TASK DIRECTIONS | Where the data below contains pictures, omit them; output the rest word for word.
GIVEN RECORDS Start Marker
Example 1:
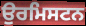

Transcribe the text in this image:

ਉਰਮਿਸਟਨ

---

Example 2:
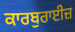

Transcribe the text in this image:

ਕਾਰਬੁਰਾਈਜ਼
GIVEN RECORDS End Marker
SOLUTION FOR THIS EXERCISE |
Example 1:

Transcribe the text in this image:

ਉਰਮਿਸਟਨ

---

Example 2:

Transcribe the text in this image:

ਕਾਰਬੁਰਾਈਜ਼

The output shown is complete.